Using Design To Make Green Business Practices That Really Work

Each year, human activities negatively impact our planet, with the effects worsening at an accelerating rate.

Our collective awareness of this crisis is only growing. And we know that due to their size of operations, businesses must play a pivotal role in any solution.

Yet when many companies strive to go green, they look for a template to adopt. Instead of designing their own best practices, they opt for the easy fixes that others have popularized.

In modern business, when you operate by analogy instead of working from first principles, the results are often mixed at best. Truly disruptive innovators understand that reality changes quickly, and every company’s situation is different, calling for a customized approach.

If you want to be truly successful at achieving business sustainability, you need to design a strategy based on your own unique operations model.

The behavioral angle

Suppose your office adopts a few simple policies to become more eco-friendly. These include shutting down workstations when not in use, switching the lights off when leaving a room, and observing fuel efficiency with company vehicles.

Such methods do help reduce environmental impacts, but in practice, their effectiveness depends on user compliance.

Behavioral design is one way you can reinforce desired actions while dissuading counter-productive ones.

This can take the form of explicit reminders. Signage posted around the office, near appliances and electrical switches, can reduce the chances people will forget to do the right thing. Maybe you could set up a digital dashboard that keeps track of idle screen time, tracking both productivity and energy savings.

But behaviors can be nudged subtly as well. Investing in a company carport, with the low cost of insulated patio roofing, encourages employees and visitors to park in the shade instead of idling. Keeping cars cool also means less energy usage for the AC and prolongs the battery life of electric vehicles.

Such nudges vary in effectiveness. If your workforce has mostly gone remote, for instance, it becomes harder to regulate employees’ work-related energy consumption. That’s why you have to devise interventions based on your people’s realities each day.

A circular economy


For any business that sells a physical product, potential environmental concerns tend to arise at multiple points of the product journey.

What material components are required, and how are they extracted? Which manufacturer do you partner with, and where are they located? Perhaps most critically, what happens to the product at its end of life?

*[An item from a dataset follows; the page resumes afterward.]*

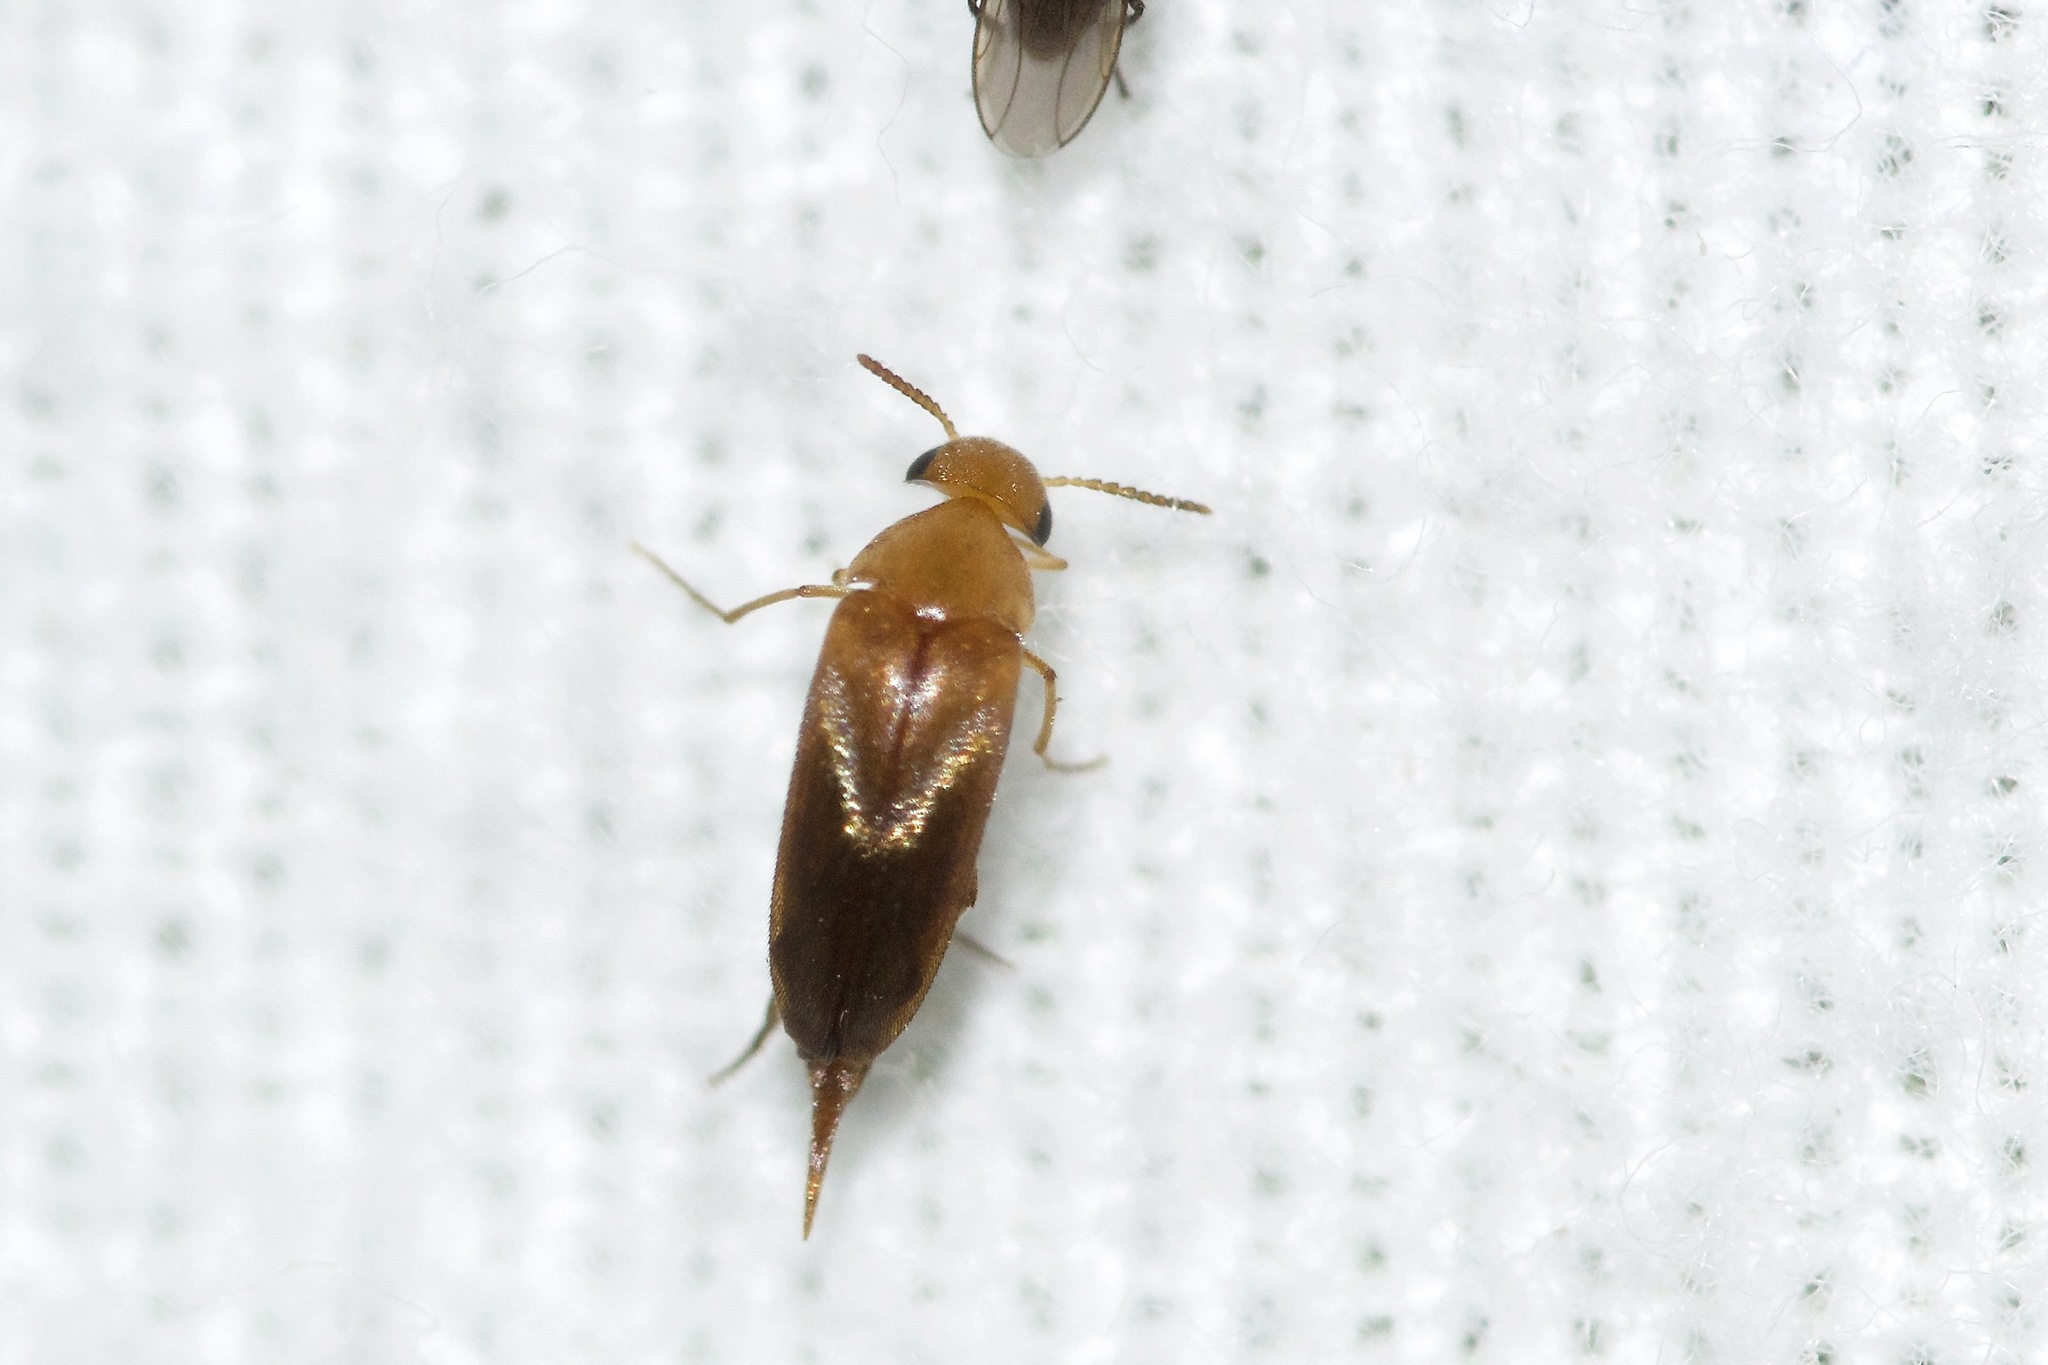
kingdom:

Most businesses operate with a linear economy, which can be summarized as “take, make, waste.” Harmful environmental impacts are inherent to this model because, by default, it doesn’t take into account how resources are used or how products are disposed of.

Designers in recent years have started to work against this model by using a circular economy. This involves planning every aspect of operations to work like natural systems. In each step, material flows involve transforming products, repurposing or reuse, or returning to nature.

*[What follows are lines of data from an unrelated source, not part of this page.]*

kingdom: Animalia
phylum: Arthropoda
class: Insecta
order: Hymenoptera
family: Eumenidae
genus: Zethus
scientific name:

Companies that have been making this transition include Nike and Adidas. The former accepts used shoes, turning them into a material used in sports surfaces and flooring. The latter has collected ocean plastic from beaches and made it into footwear while also developing the FutureCraft shoe designed to be indefinitely recyclable.

However, circular flows for a shoe company won’t necessarily work for a sports apparel manufacturer, let alone a business in a different industry. Once again, you need to develop a process that suits your unique model.

Rethinking design ethics

Every company needs to be mindful that while design is vital to sustainability, it’s not enough.

The predominant concept of human-centered design strives for an ideal human-business-technology model. In this scenario, human desirability, business viability, and technological feasibility all fuse harmoniously. But it’s missing the ethical consideration of sustainability.

If a business designs its processes and offerings within the human-centered paradigm, it tends to accept or reject solutions based solely on those parameters. This can result in adopting simplistic, unsustainable measures that satisfy stakeholders to various degrees yet don’t actually mitigate harm to the environment.

Through conscious design efforts, you can develop green practices appropriate to your business and the people involved. But make sure that such design thinking is always guided by sustainability, ahead of human interest, profitability, or technological capacity. This way, your efforts will stay true to the triple bottom line of sustainability.